Zukala, her father, then begins to materialize behind Conan. “Crom’s Devils!” explodes Conan in a rare moment of humor, “do doors have no meaning in this place?” Zukala and Conan then start fighting—with Zephra trying to intercede between them. Conan’s animal agility, strength, and daring—his barbarism tout court—out-foxes Zukala, who is used to cowering enemies like the villagers down below.

During the course of their battle, Conan cuts off half his face-mask with the sword from the village seller; it reduces Zukala’s power by fifty percent. Just as it looks as if it’s all up with Zukala, Jaggta-Noga reappears from a window, and he and Conan start a fight to the death. The demon has brought with him the tribute which amounted to 20,000 gold pieces.

Zephra—keen to protect her lover—leaps across Conan as the tigress. But Jaggta-Noga picks her up and hurls her into the ground. She remains there lifeless and still, but recovers later. Jaggta-Noga is oblivious to the Mage’s emotion over his daughter. “Let her perish, wizard. She is nothing. It is not life you should worship—but death. For even life that spans the centuries is naught to Jaggta-Noga.”

Enraged by this—and anxious for his daughter—Zukala sends the demon back, back to the pit which spawned him. He then takes up his daughter, who is beginning to recover, but who keeps repeating “Conan; Conan . . .” He tells the barbarian to beware as they disappear into the ether . . . and blames him for the fact that the Barbarian has stolen his daughter’s heart from him. Conan stoops to pick up the gold pieces. His mission is accomplished—the Wizard has vanished . . . what purpose is served by going back to the village . . . none at all. THE STORY ENDS.

I would contend that this pastiche of a Howard poem—itself part of a longer cycle—tells you everything you need to know about Howard’s fiction. We begin with the exhilaration, the sense of excitement, the existence of a Caucasian Superman, as well as the headlong action and narrative drive. The agelessness of the protagonists and the almost Pulpish heterosexuality are very much in evidence.

Likewise, magic is considered to be a normal part of life and, in this sword and sorcery universe, it is the equivalent of scientific writ in our own time. It is fascinating to think that Zukala’s version of Crowley or Adolphe Constant is treated like the second law of Newtonian mechanics in this universe.

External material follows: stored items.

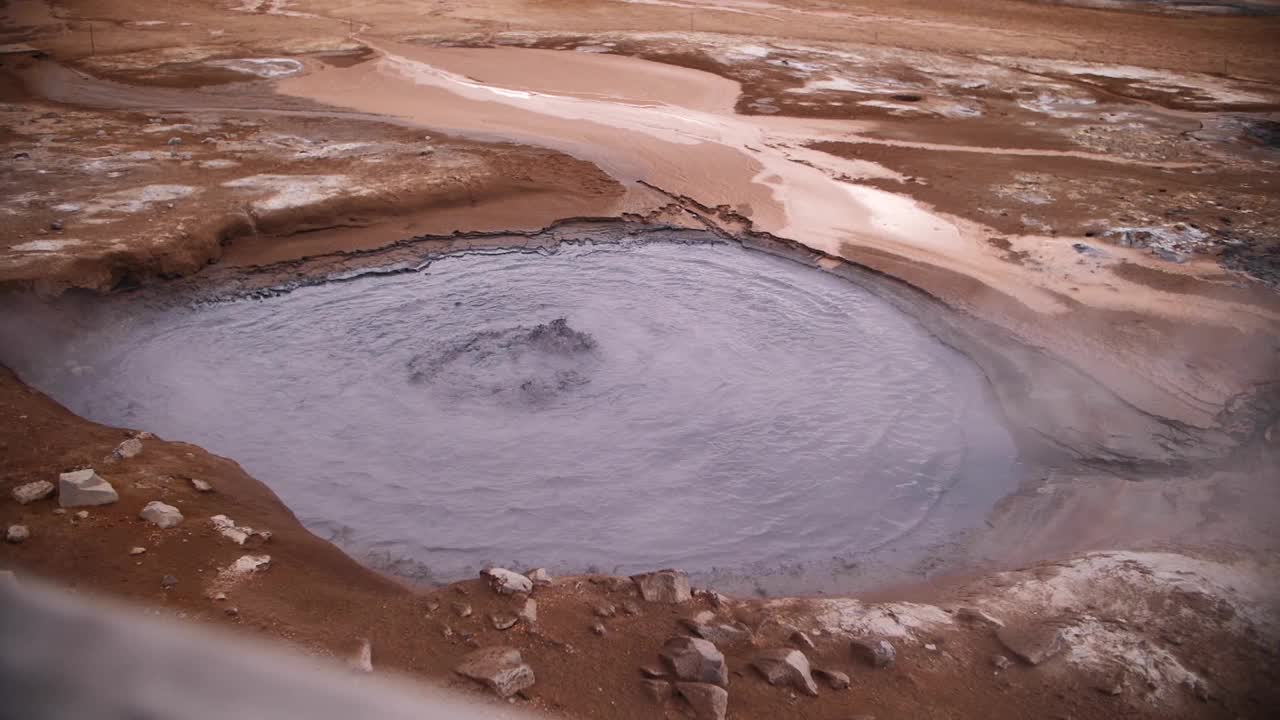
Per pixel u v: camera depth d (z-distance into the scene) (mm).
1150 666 6184
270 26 37531
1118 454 10062
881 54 33562
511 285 14312
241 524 7773
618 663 5859
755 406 11203
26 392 10148
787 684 5742
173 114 22828
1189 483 9406
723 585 8219
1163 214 17266
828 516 9281
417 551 8547
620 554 8633
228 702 5191
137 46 32062
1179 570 7566
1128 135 23656
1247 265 14750
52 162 17844
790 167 20062
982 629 6676
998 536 8883
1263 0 47281
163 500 7871
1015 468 10031
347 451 10078
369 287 14125
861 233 16266
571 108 24688
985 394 11547
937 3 45875
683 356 12305
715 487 9703
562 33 35938
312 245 15148
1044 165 20734
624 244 15992
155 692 5266
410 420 10695
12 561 6539
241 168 18125
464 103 24969
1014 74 31125
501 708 5262
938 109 26062
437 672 5582
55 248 13172
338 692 5320
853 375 11984
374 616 6301
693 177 19078
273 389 11250
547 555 8578
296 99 25156
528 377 11594
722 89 27469
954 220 16984
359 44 33312
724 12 42125
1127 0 47312
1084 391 11312
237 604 6277
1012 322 13055
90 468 8297
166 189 16344
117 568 6586
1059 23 41781
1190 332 12594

Broadly speaking, the moral cleanness of the barbaric character (Conan) in comparison to the civilized ones is also clearly pointed out. Indeed, one could say that all of Robert E. Howard’s barbaric heroes—Bran Mak Morn, Kull, and Solomon Kane—all build up into the one Super-character, Conan; a man whose saga was left evident yet uncompleted on Howard’s death.

I think the basic point of the Conan stories—and of Howard in general—is as a moral corrective. For those who feel broken, lonely, afraid, cowardly, uncombative (and so on), the Howard mythos in its 16 or so volumes is a wilful counterpart. Morally, his entire mythos is a species of counter-culture or current.